- Records supplied

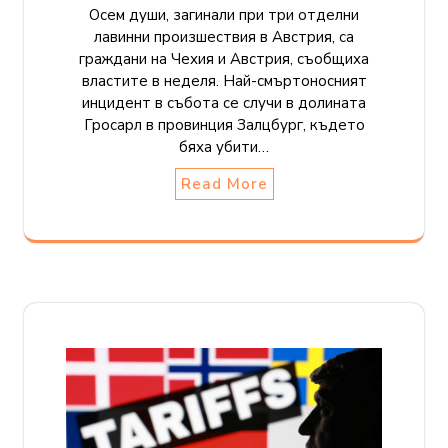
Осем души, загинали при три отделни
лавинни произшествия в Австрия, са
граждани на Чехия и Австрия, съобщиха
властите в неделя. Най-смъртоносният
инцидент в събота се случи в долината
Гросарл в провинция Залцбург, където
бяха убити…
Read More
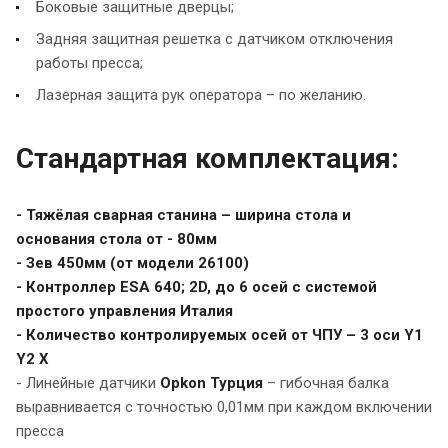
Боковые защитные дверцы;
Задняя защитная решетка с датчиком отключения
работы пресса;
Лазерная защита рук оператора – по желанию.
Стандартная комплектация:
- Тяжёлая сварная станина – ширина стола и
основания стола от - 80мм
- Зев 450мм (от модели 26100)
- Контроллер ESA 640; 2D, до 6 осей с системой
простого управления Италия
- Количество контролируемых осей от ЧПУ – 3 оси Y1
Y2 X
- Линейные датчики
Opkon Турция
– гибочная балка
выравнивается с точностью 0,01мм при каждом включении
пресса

- Try it
Find the lines above that contain the word "стола" and copy each one.

- Task output
- Тяжёлая сварная станина – ширина стола и
основания стола от - 80мм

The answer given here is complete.